◆ **What is needed**
All lines in the material below that contain "coffee" should be located and copied.

─── Data for review

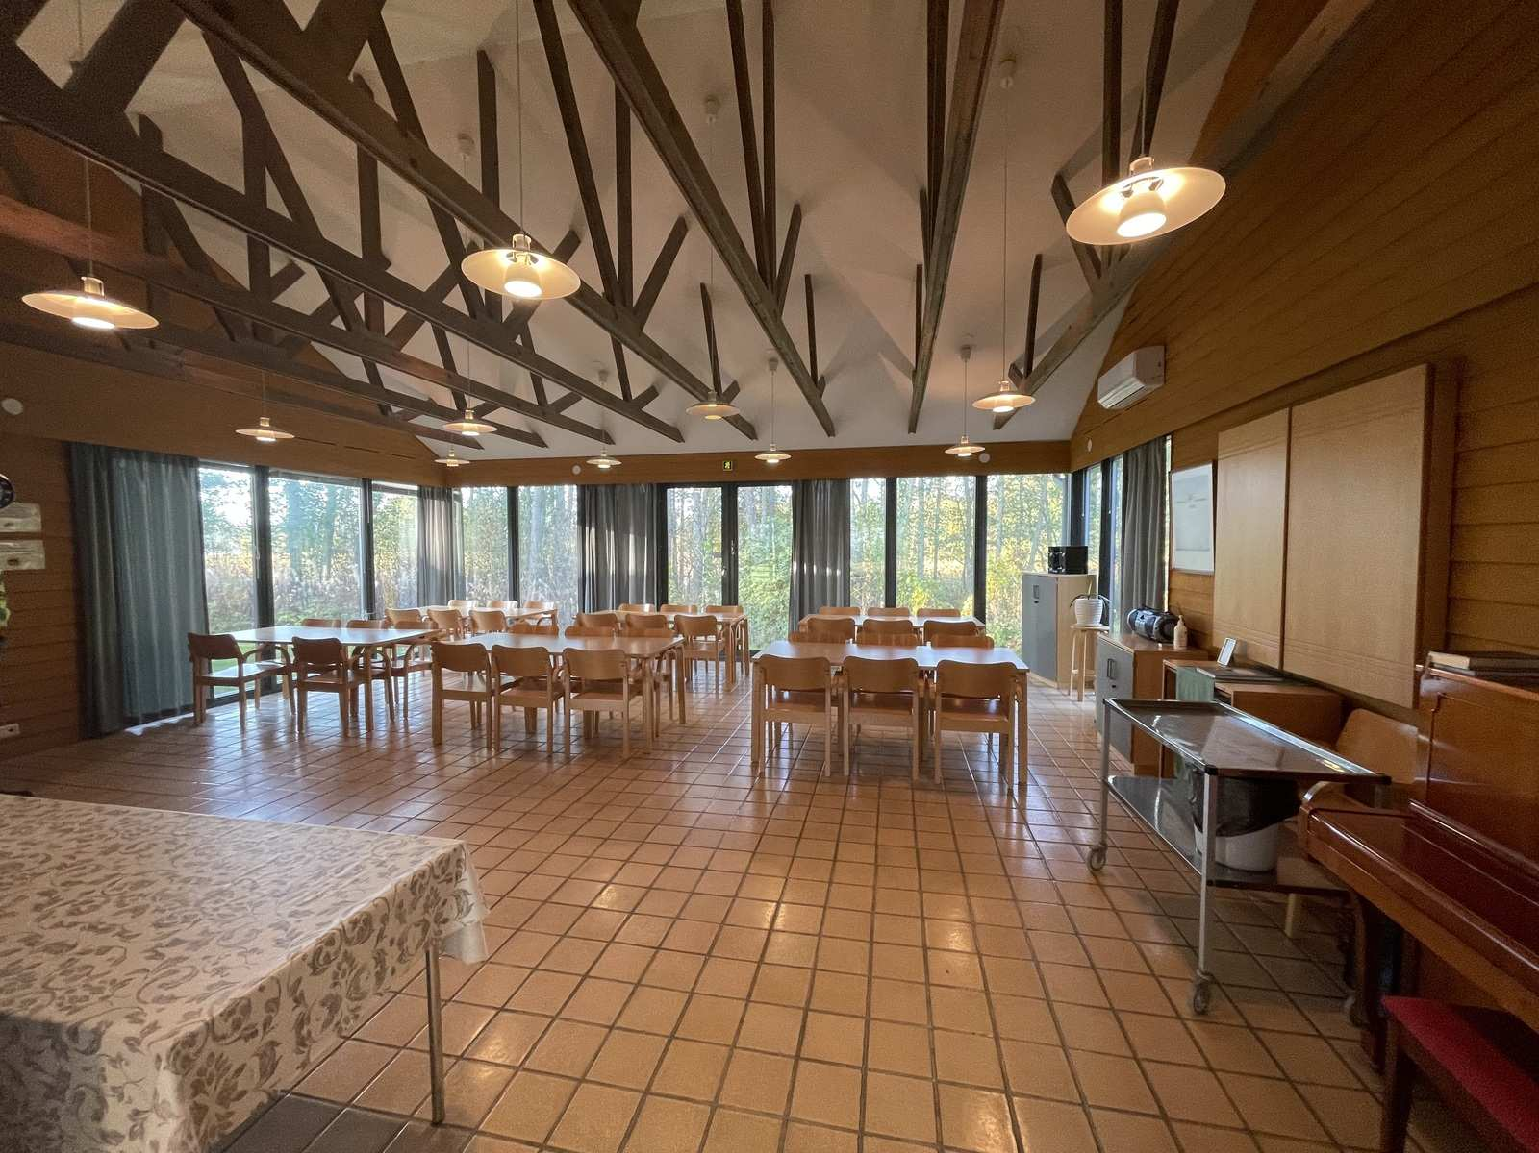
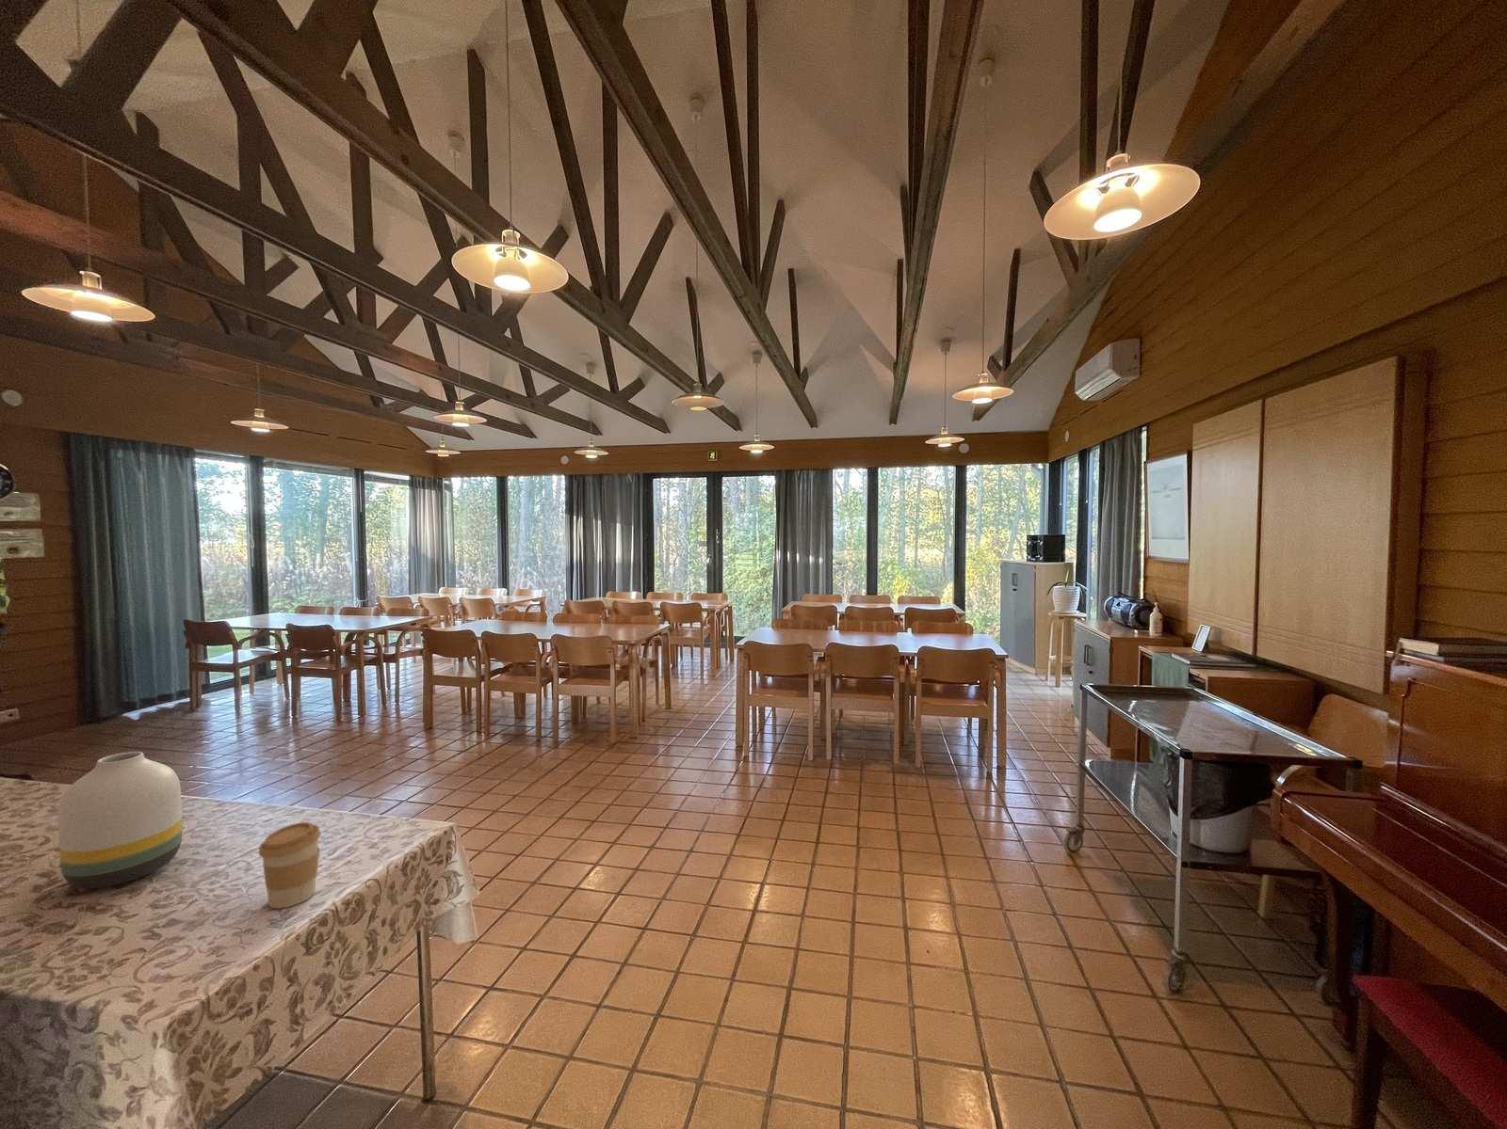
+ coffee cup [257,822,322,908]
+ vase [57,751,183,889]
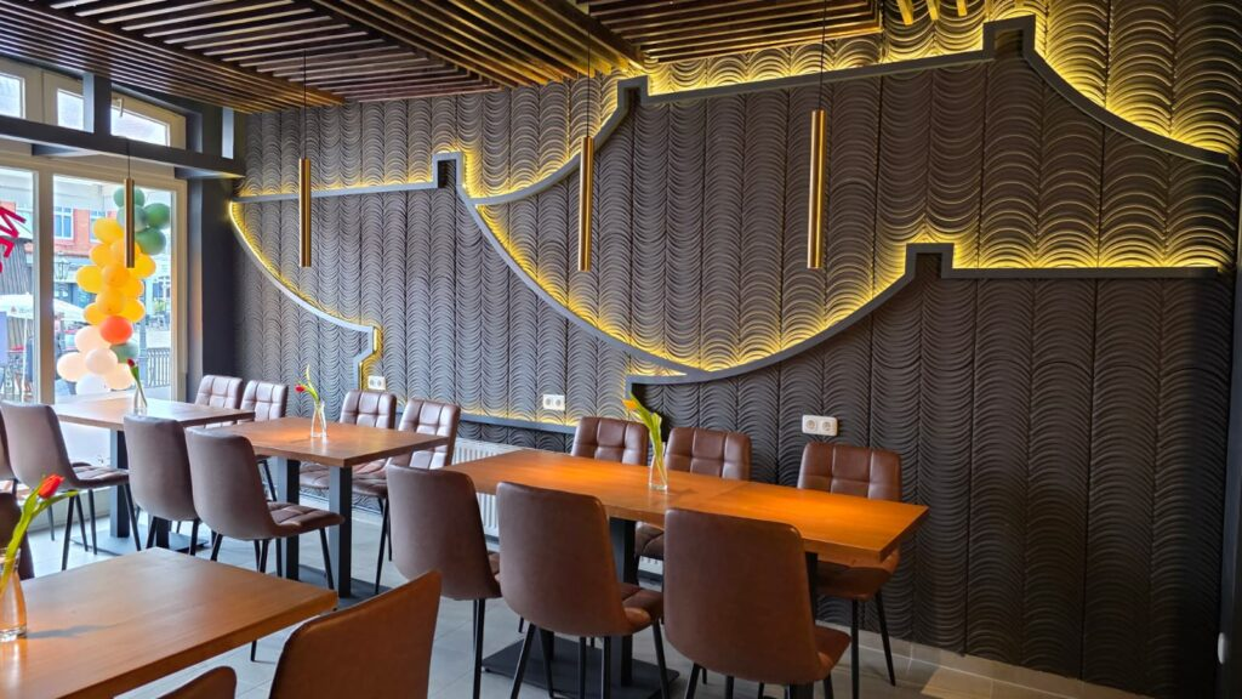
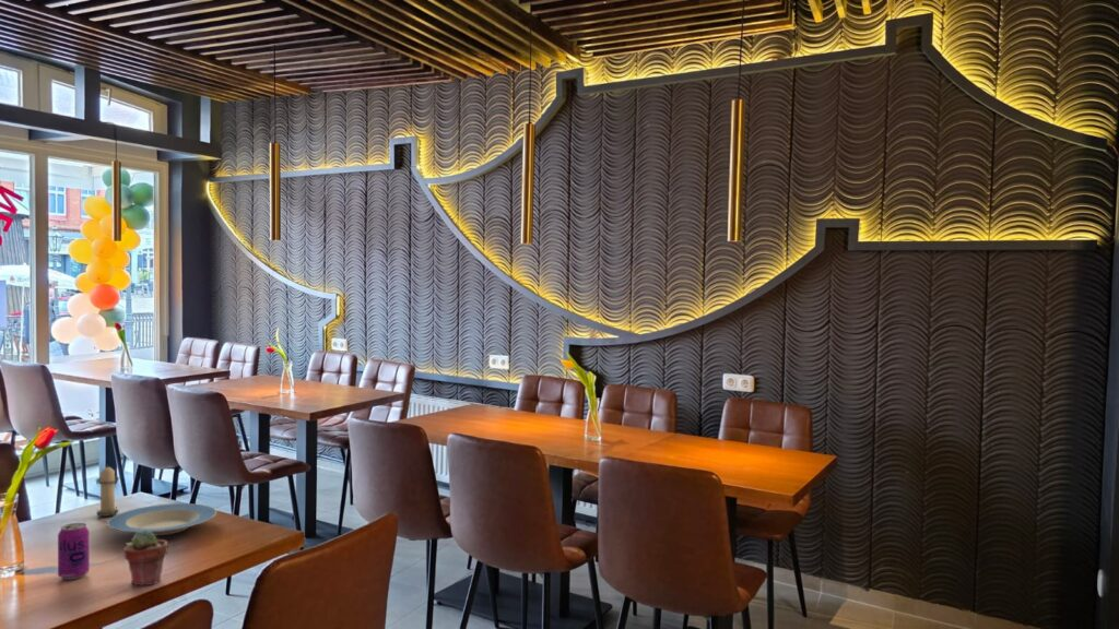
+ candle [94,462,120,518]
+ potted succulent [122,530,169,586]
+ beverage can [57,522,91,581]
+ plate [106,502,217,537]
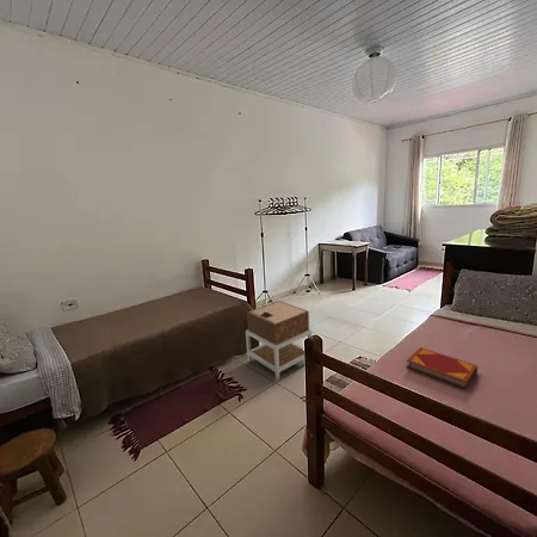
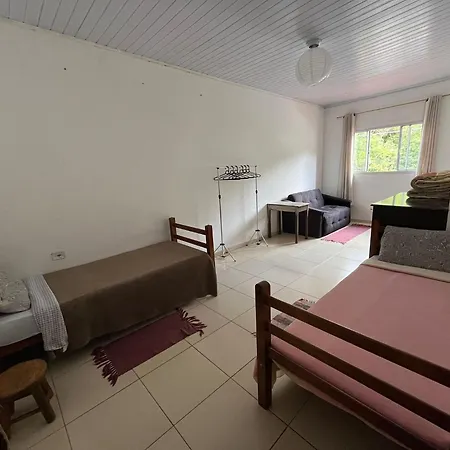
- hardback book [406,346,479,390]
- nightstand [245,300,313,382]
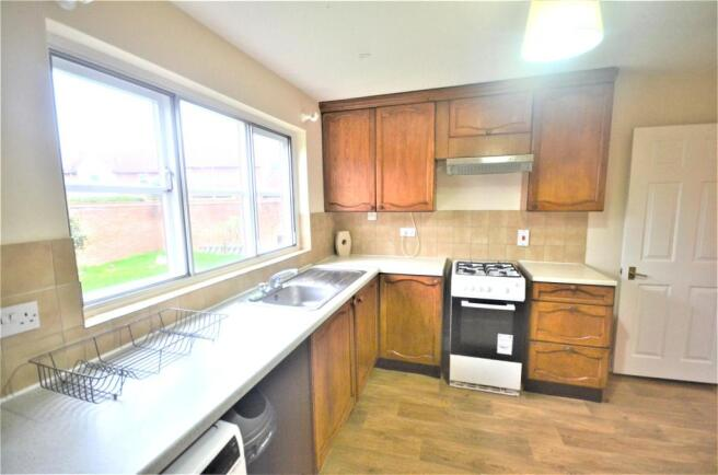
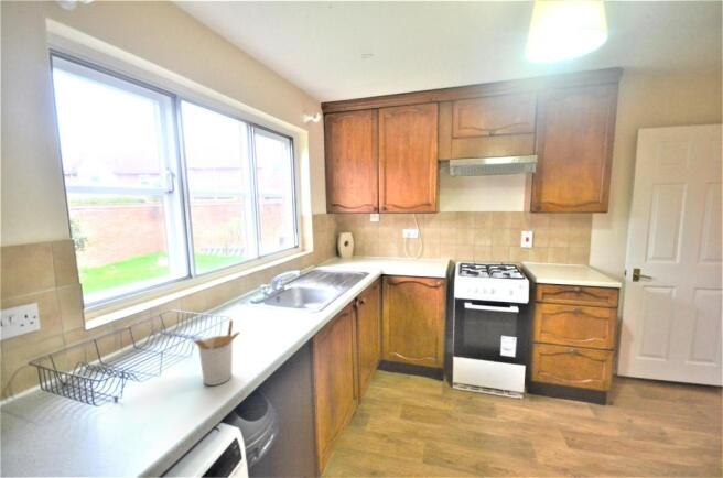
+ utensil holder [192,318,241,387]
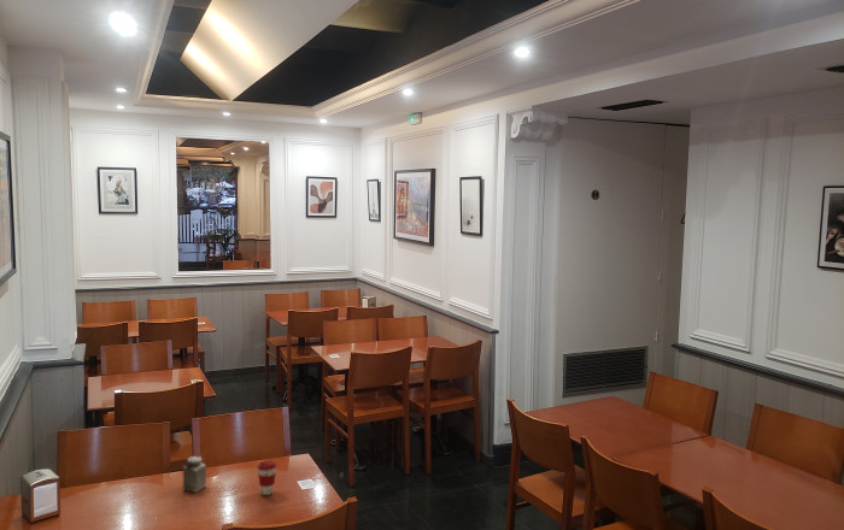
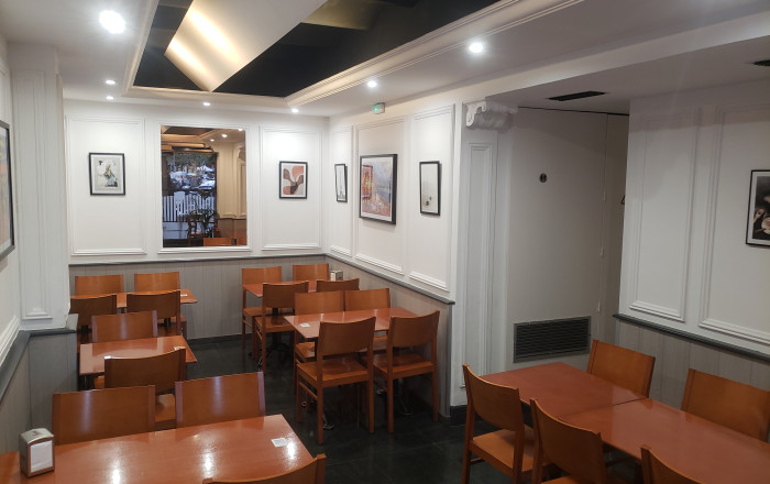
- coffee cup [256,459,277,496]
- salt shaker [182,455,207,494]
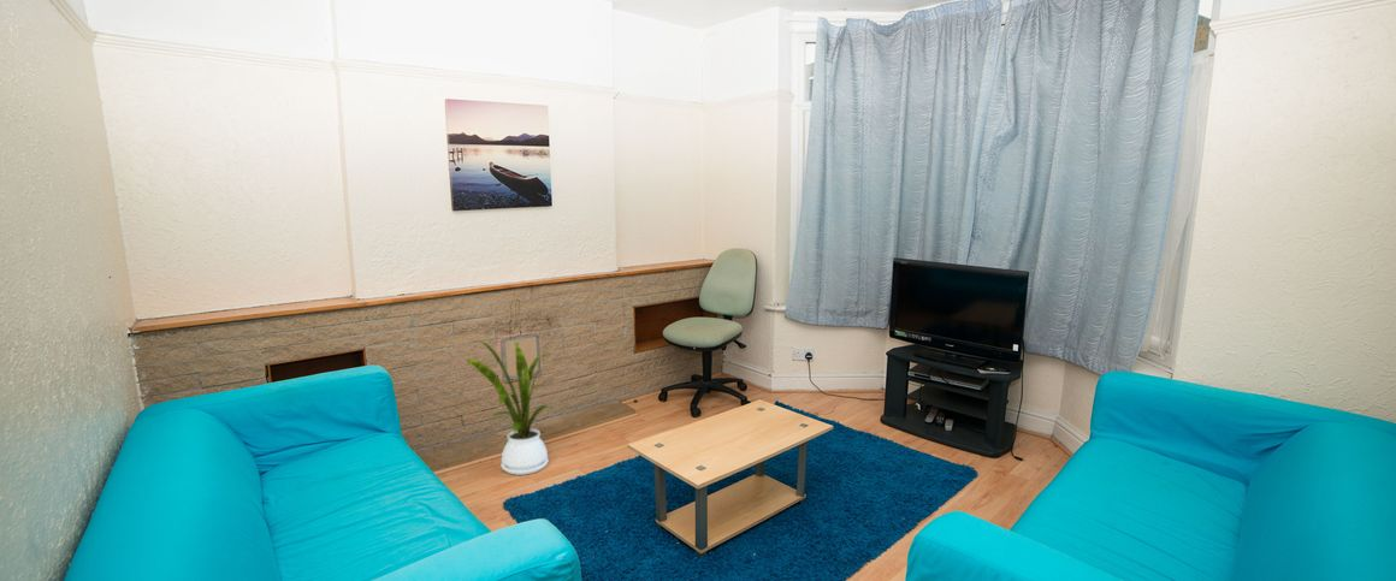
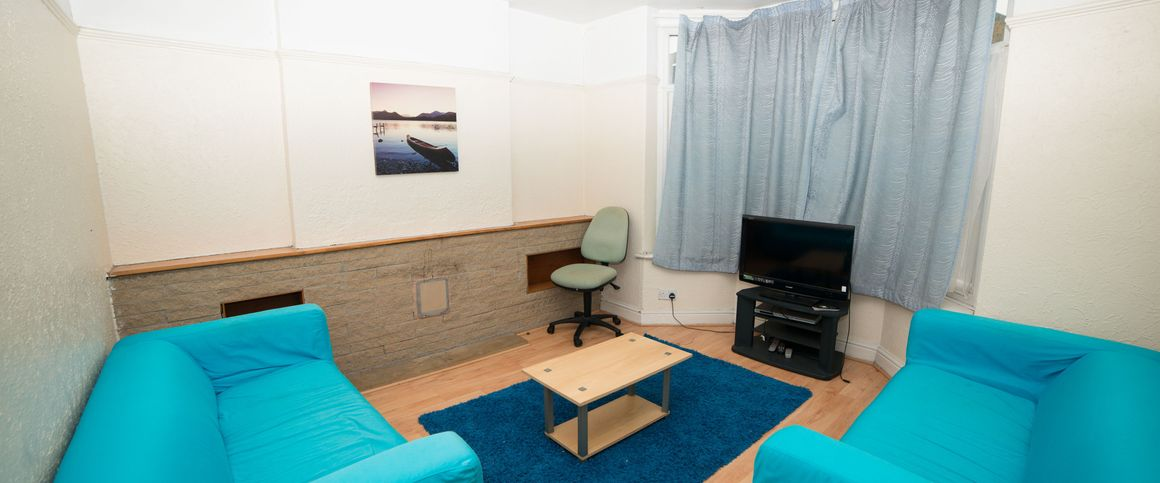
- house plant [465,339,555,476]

──────

◆ **Written response**
+ coffee cup [257,822,322,908]
- coffee cup [256,459,277,496]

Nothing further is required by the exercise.